About this exercise:
Reproduce the entries below exactly, but only from the line containing "The imaging system" to the line containing "the black and white cow at point (284, 315)", inclusive.

Recorded information:
··········

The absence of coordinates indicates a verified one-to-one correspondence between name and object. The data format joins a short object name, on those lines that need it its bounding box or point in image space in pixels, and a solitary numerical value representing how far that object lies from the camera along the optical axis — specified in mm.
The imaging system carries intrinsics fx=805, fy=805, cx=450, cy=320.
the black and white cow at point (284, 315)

··········

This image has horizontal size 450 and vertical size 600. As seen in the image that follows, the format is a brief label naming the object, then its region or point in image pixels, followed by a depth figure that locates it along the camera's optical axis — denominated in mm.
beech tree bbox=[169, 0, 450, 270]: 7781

··········

Completed exercise:
The imaging system carries intrinsics fx=805, fy=805, cx=450, cy=320.
the black and white cow at point (284, 315)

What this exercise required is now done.